Two-dimensional optical phased array with grating lobe suppression by element distribution and emitting amplitude optimization

Abstract

A grating-lobe-suppressed two-dimensional (2D) optical phased array (OPA) is proposed to realize optical beam steering based on unequally-spaced technique, in which the element distribution is optimized by a modified genetic algorithm to achieve a minimum peak side-lobe level (PSLL). Numerical simulations of 2D unequally-spaced OPAs are carried out. The results show that by optimizing the element distribution in an unequally-spaced OPA using the modified genetic algorithm, the grating lobes and side lobes can be well suppressed. Specifically, the PSLL of the far-field pattern reaches as low as 0.20 in 0° beam direction for a 2D 10×10 OPA with the inter-element spacing between 1 μm and 3 μm, which is much better than the traditional unequally-spaced OPA. The relationship between the optimized PSLL and the practical fabrication accuracy is also investigated. The results indicate that the proposed OPA can allow a certain fabrication deviation.

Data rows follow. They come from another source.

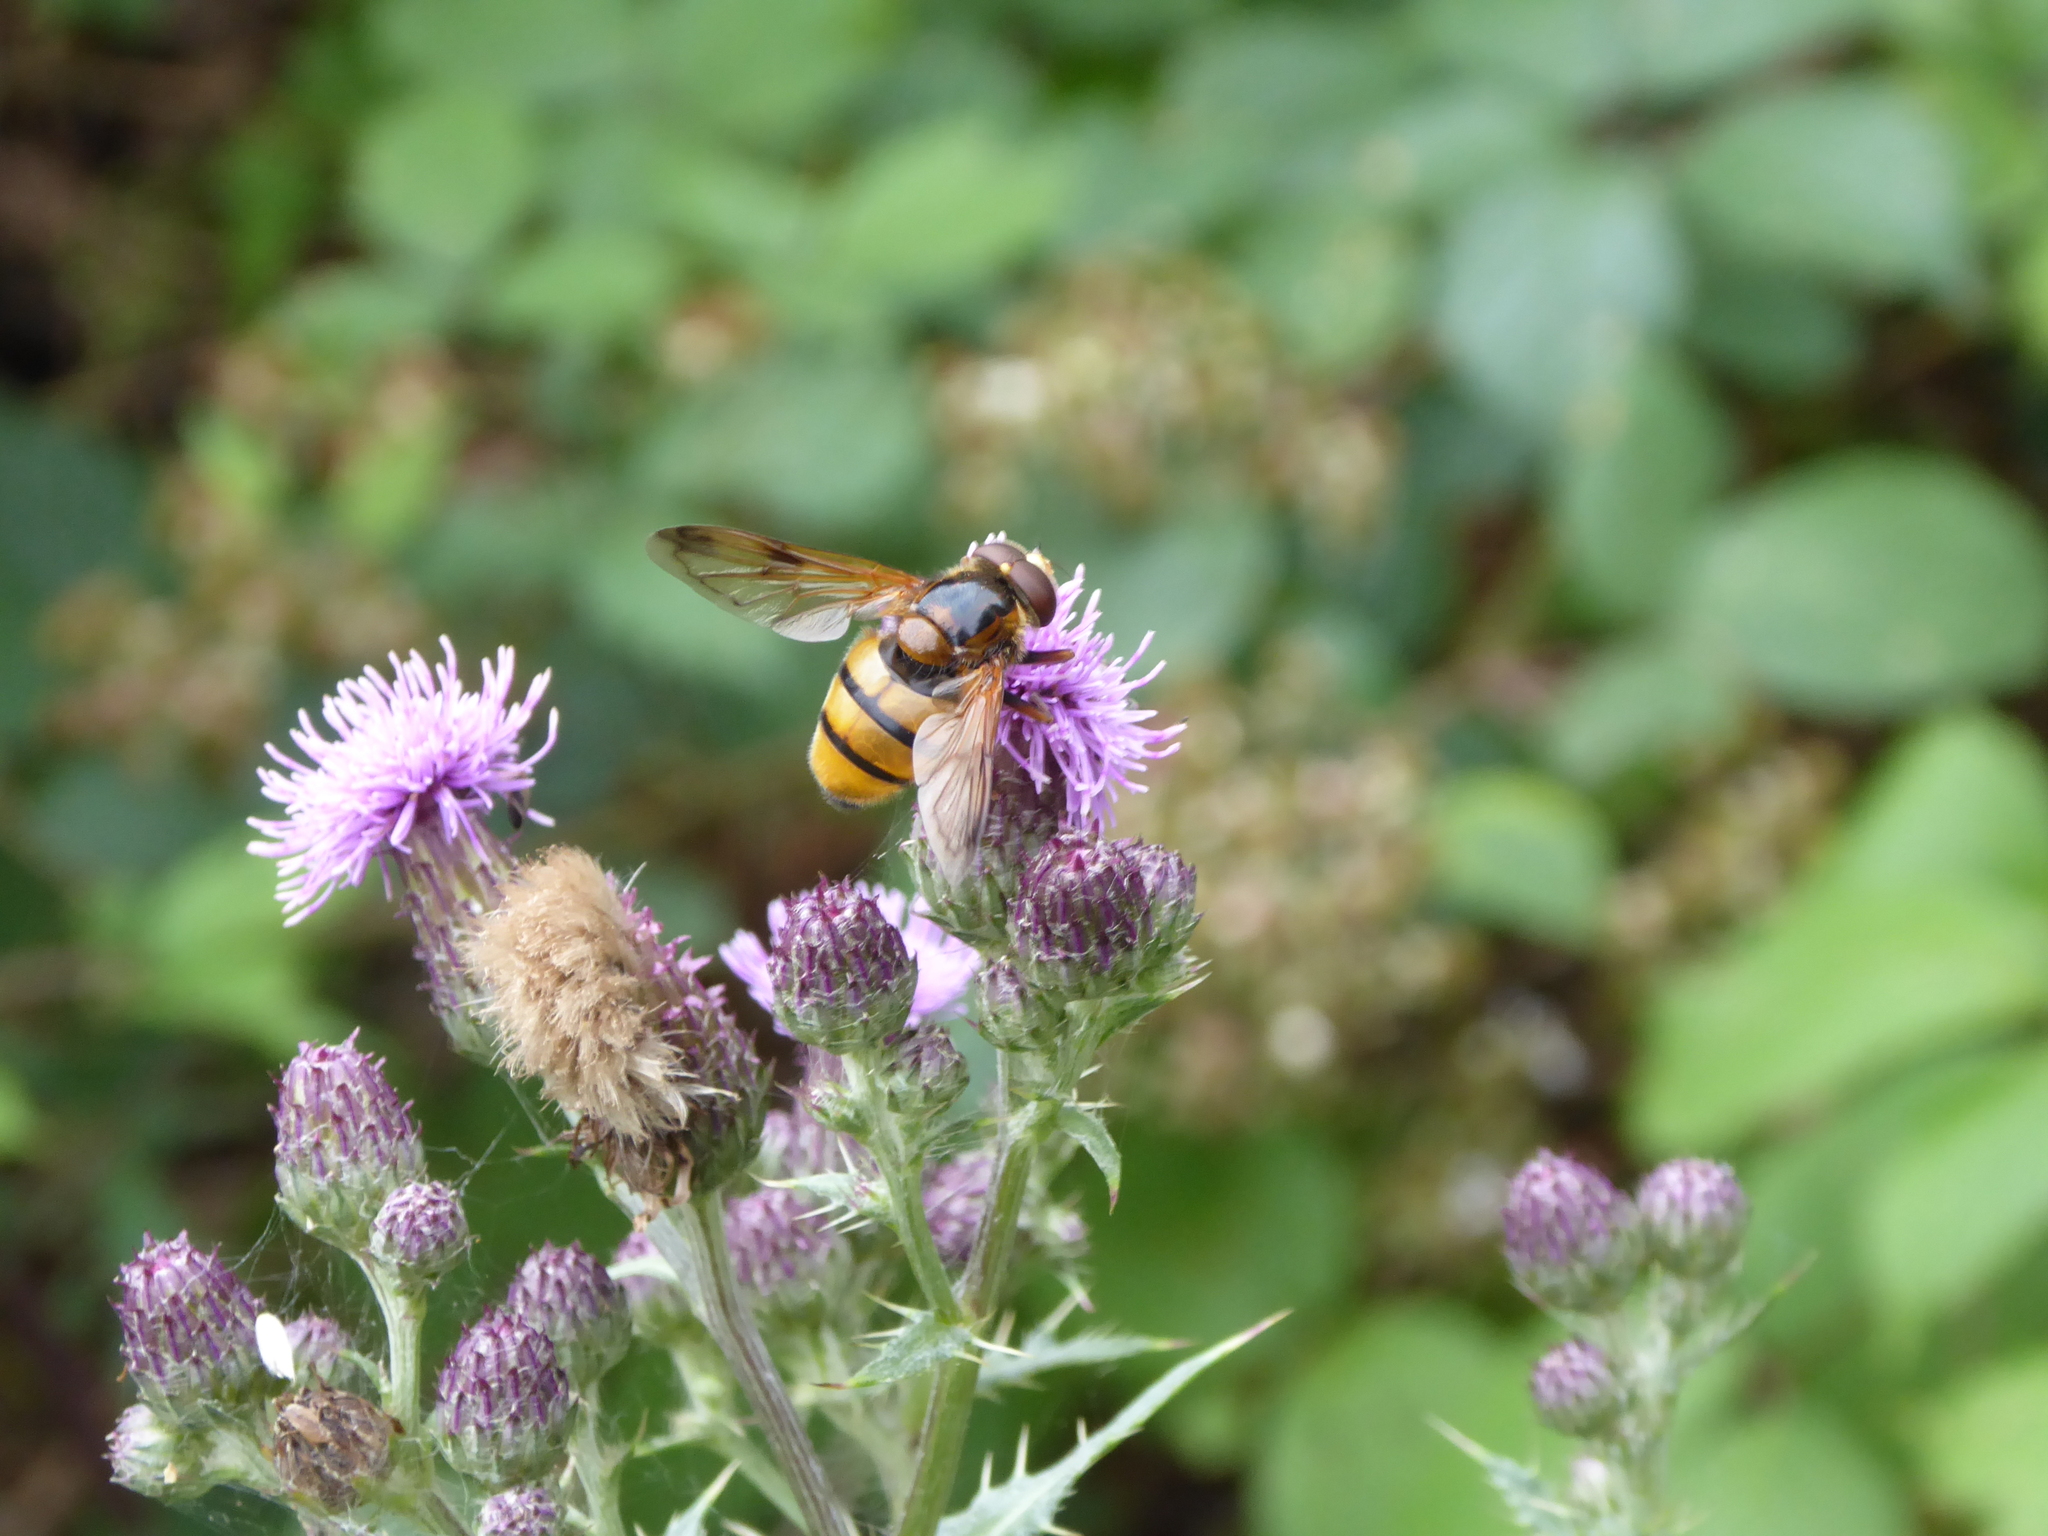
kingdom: Animalia
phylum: Arthropoda
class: Insecta
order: Diptera
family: Syrphidae
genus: Volucella
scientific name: Volucella inanis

Besides, the additional amplitude weighting method is applied to the optimized 2D unequally-spaced OPAs, and the simulation results show that the optimized unequally-spaced OPAs with amplitude weighting can achieve a better grating-lobe suppression. For the 2D 10×10 OPA, the PSLL can be further reduced to 0.18 in 0° beam direction. The proposed 2D low grating-lobe OPAs are expected to benefit many practical applications such as light detection and ranging, high-resolution display, and free-space optical communications.